From the opening blast of horns, Ana Egge establishes that her new album Between Us is going to be a bit different than her 11 previous ones. That shouldn’t really come as a surprise. Egge has constantly found new pathways, this one discovered during the heart of the pandemic in 2020, when she began collaborating over Facetime with Irish singer-songwriter Mick Flannery. Nine of the 11 songs on the album came from these sessions. Egge notes, “It was almost eerie. Almost every time we’d meet up, we would write a whole song.”
Starting with the opening track, ‘Wait A Minute’, the fruits of this collaboration become clear.

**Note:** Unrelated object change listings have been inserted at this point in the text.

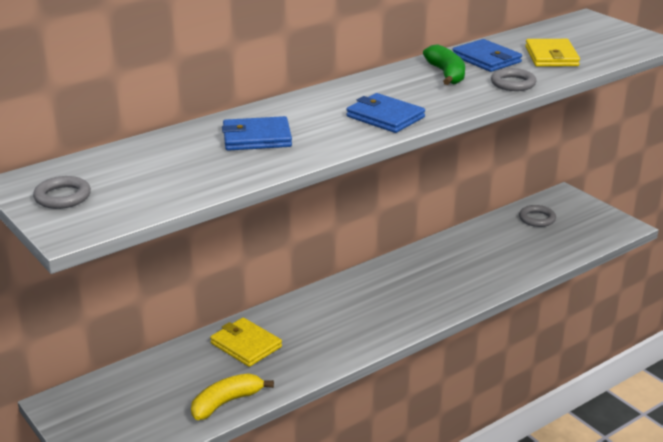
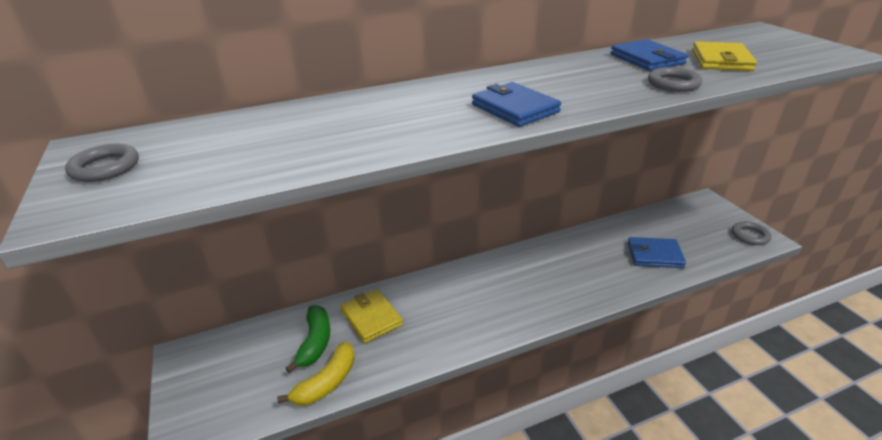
camera: 15 degrees right, 5 degrees up
(226, 402) = (327, 382): yellow banana -> yellow banana turned 150 degrees clockwise
(257, 138) = (362, 120): blue wallet -> blue wallet (654, 255)
(446, 74) = (599, 70): green banana -> green banana (315, 342)
(537, 219) = (677, 221): grey ring -> grey ring (750, 236)

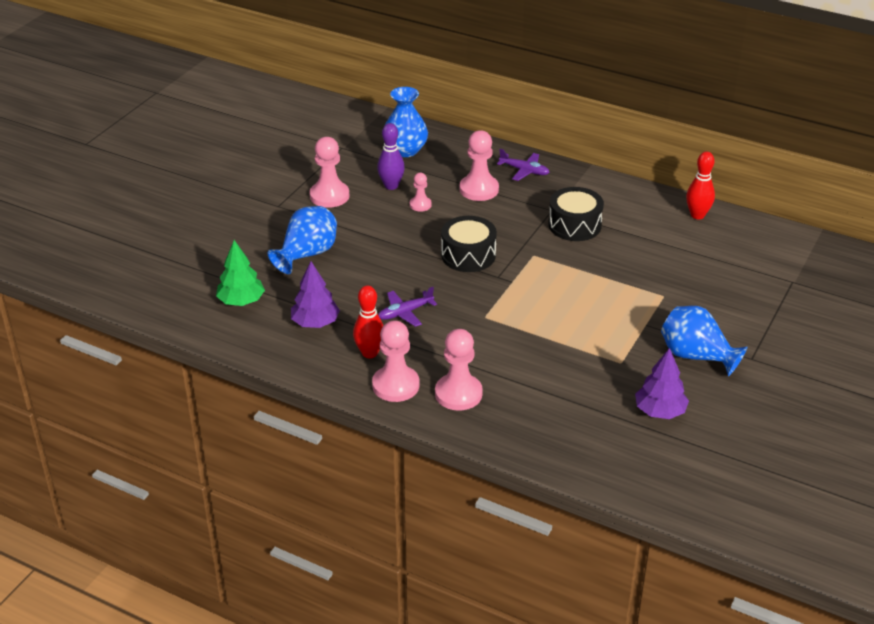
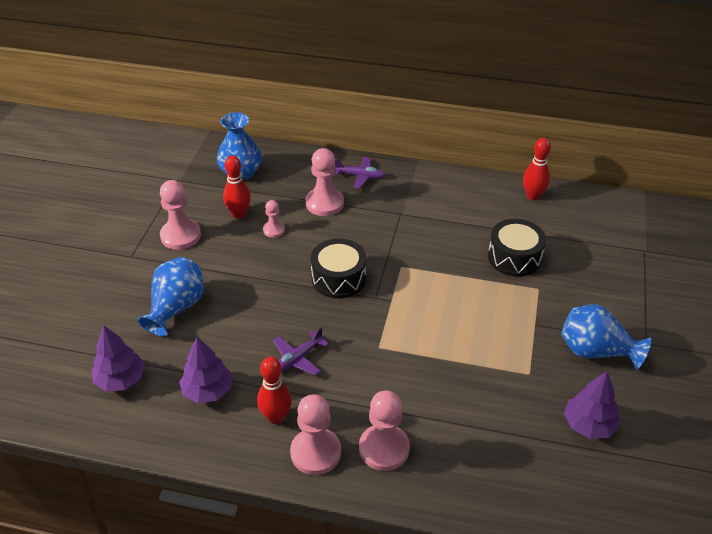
camera: 15 degrees left, 5 degrees up
(241, 301) = (121, 380): green tree -> purple tree
(391, 186) = (239, 214): purple bowling pin -> red bowling pin
(574, 225) = (427, 226): black drum -> black drum (514, 257)

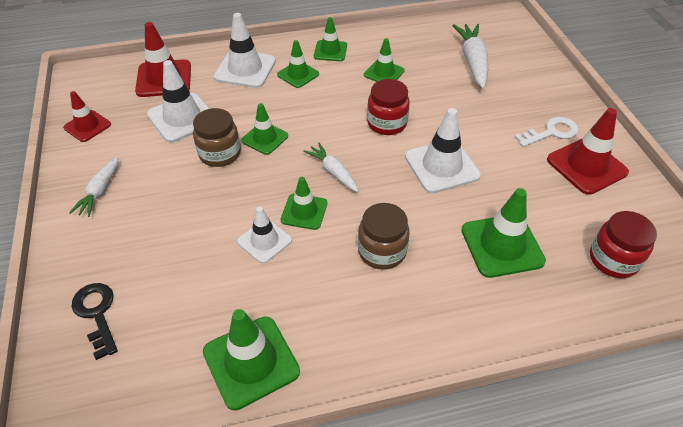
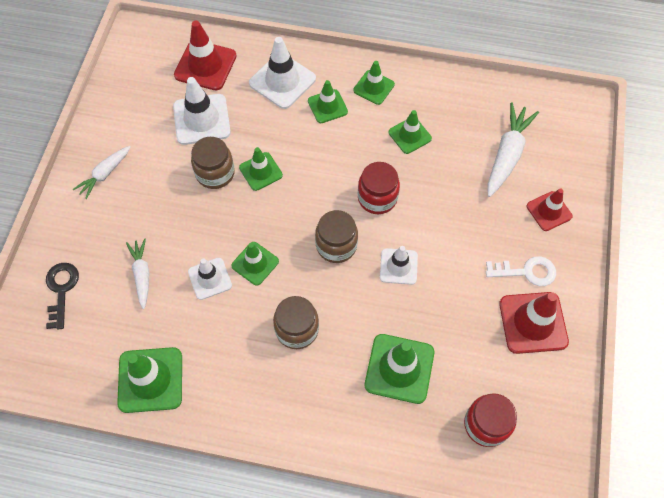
camera: 25 degrees right, 15 degrees up
(87, 126) = (120, 98): red traffic cone -> red traffic cone (549, 211)
(333, 172) = (300, 233): white carrot -> white carrot (142, 275)
(374, 170) = (336, 245): none -> brown jar
(442, 166) = (398, 266): white traffic cone -> white traffic cone, size x0.63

A blast of brass strikes you, while Michael Isvara Montgomery’s bass work establishes an irresistible groove. The song reminds us that in order to hear we actually have to slow down and listen. “When you cut me, when you put me offside/Then you lose me. then you pick at my pride/And I wanna hear you, I want this to be better/But we gettin’ nowhere If we don’t go together.” Finally the chorus brings home the point, “If you want to move, it has to get uncomfortable”.
Slowing things down to the sounds of guitar and keyboards, ‘The Machine’ is a number that Egge calls a “Father and Lesbian Daughter” version of Cat Steven’s ‘Father and Son’. She makes it clear that she did a number of things in an attempt to bridge the generational gap, “Walk out back I always find your head inside an engine/With your rag pushed into your back pocket/ Hand me ratchet, pass me socket/I pretend to be taken by resistors and cables/Filters, carburettors and fuel injection ratio.” Yet at the end of the day that still wasn’t enough, “You could understand me but you would have to try”.

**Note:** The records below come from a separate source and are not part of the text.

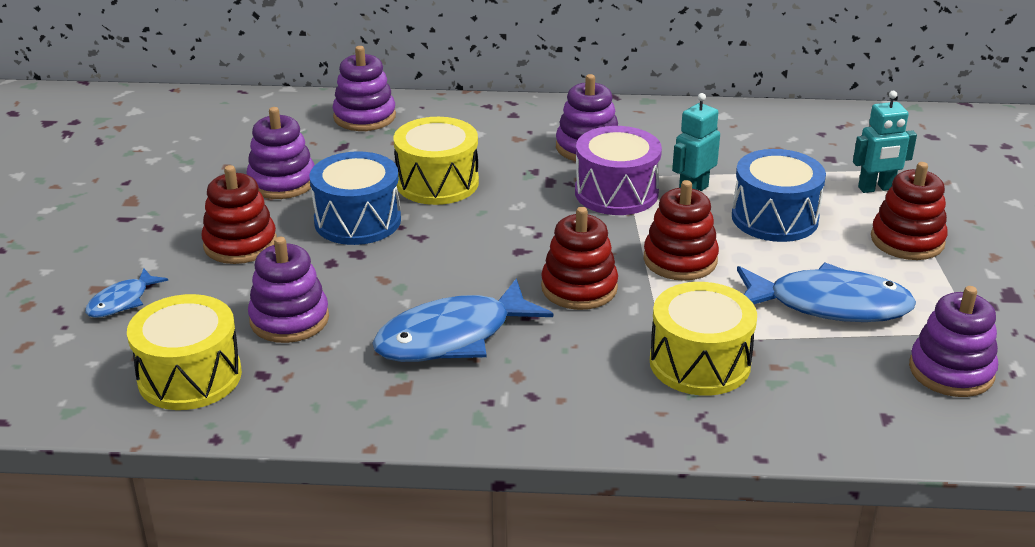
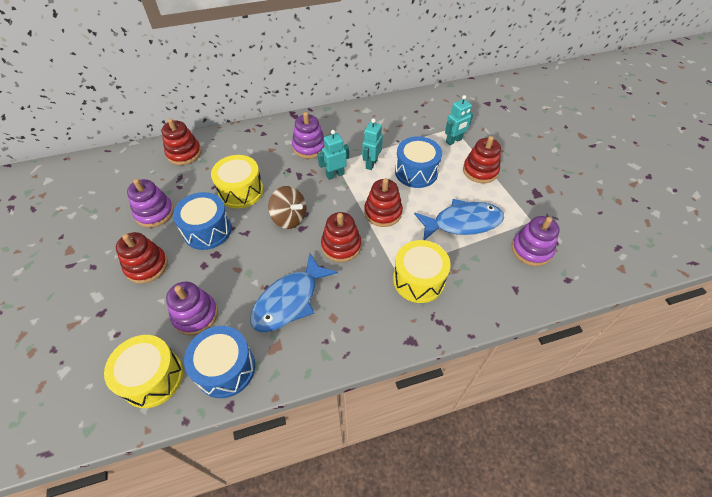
camera: 20 degrees left, 20 degrees up
(122, 301) = (90, 331): blue fish -> none
(307, 394) = (225, 368): none -> blue drum
(364, 117) = (184, 153): purple stacking toy -> red stacking toy
(504, 233) = (289, 218): none -> brown spinning top
(616, 193) = (335, 175): purple drum -> turquoise robot

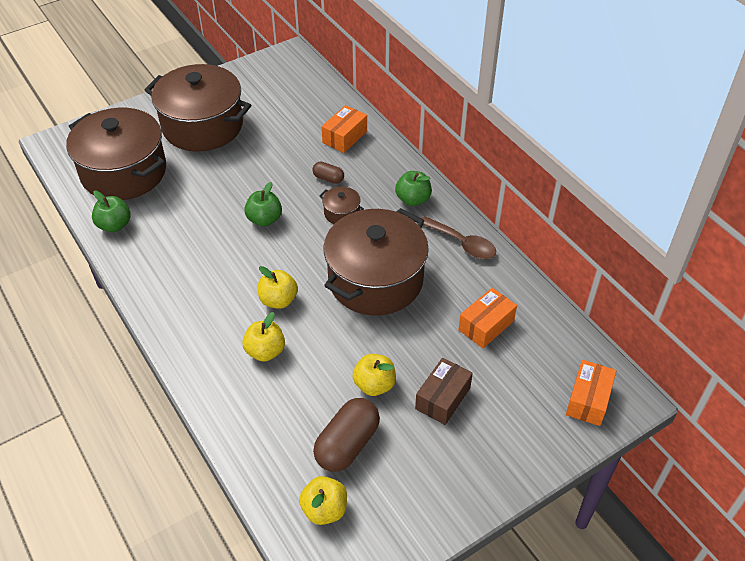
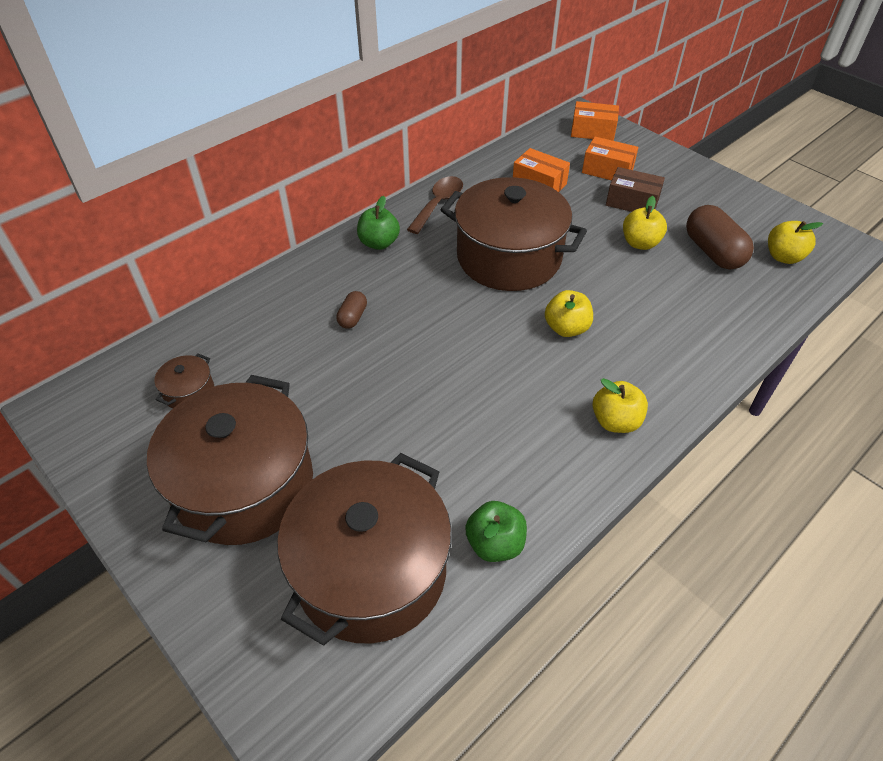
camera: 100 degrees left, 0 degrees up
(264, 219) = (440, 365): green apple -> none
(265, 351) = (640, 326): yellow apple -> yellow apple (615, 421)
(341, 213) = (413, 297): brown pot -> brown pot (189, 392)
(344, 137) = (268, 313): orange box -> orange box (607, 170)
(347, 444) = (713, 252): brown capsule -> brown capsule turned 45 degrees clockwise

There’s an incredible brittleness to ‘You Hurt Me’, where Egge sings about a troubled relationship against a woozy jazz feel complete with percussive flute. It’s almost as if the pain is still fresh, “I don’t wan’ talk to you, all you said left me to/Wondering what I did, you hurt me/A few things happened I guess/You moved, I stayed, you worked, I played/And we faded away…I shoulda seen it comin’ I guess/A knife in the back is always like that.”
While much of this album is incredibly serious, ‘Want Your Attention’ provides a lighter moment. Thanks in part to vocal effects provided by her seven-year-old daughter singing into a cheap echo mike and a most infectious groove, Egge offers her flirtatious ways, “How you let me linger a little babe/All I want is you to get closer babe/I can feel that your eyes are on me too/I can make you follow my every move.”

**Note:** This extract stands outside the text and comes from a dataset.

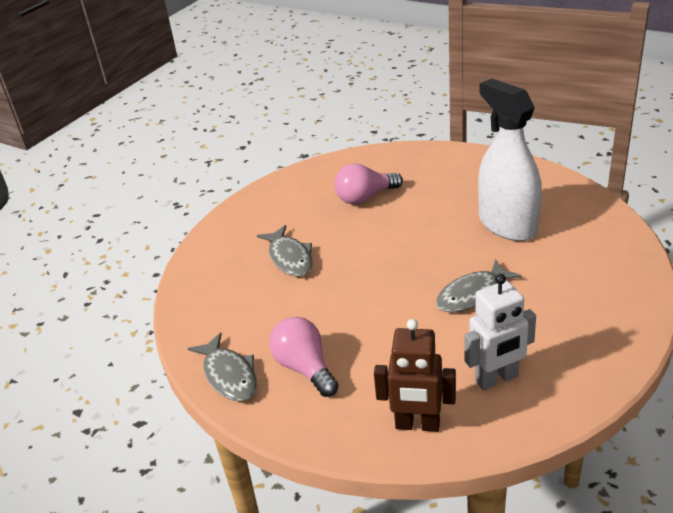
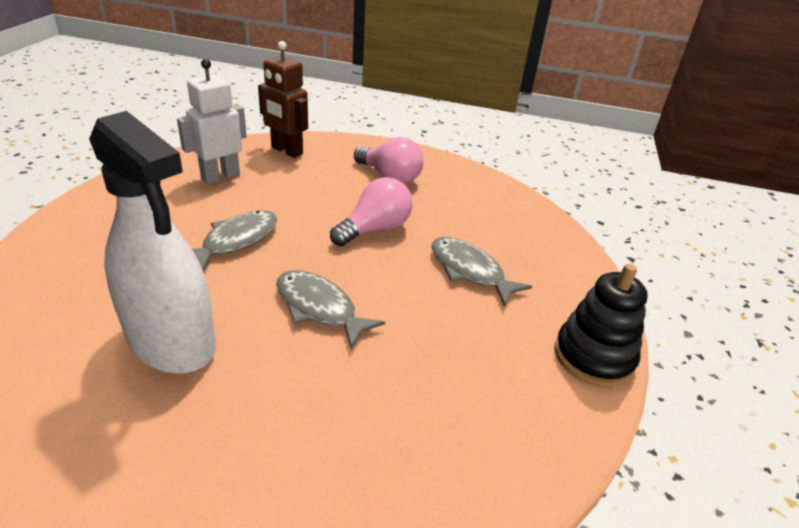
camera: 155 degrees right, 0 degrees up
(229, 375) = (450, 170): grey fish -> grey fish (319, 308)
(252, 203) = (593, 357): none -> black stacking toy
(365, 198) = (414, 383): pink light bulb -> pink light bulb (375, 229)
(417, 425) = (286, 151): brown robot -> brown robot turned 135 degrees counterclockwise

The album ends with one of the most heartbreaking songs I can remember, ‘We Lay Roses’. The song, an elegy for her nephew, opens with just a guitar, as Egge sings about his “Beautiful, beautiful brown eyes” before a lone coronet enters. The way she almost whispers the word ‘brown” only adds to the pain being felt.
There is no doubt that Between Us is one of the bravest albums you are likely to hear this year. Ana Egge doesn’t pull any punches. Nor should she. Music doesn’t get more powerful than this.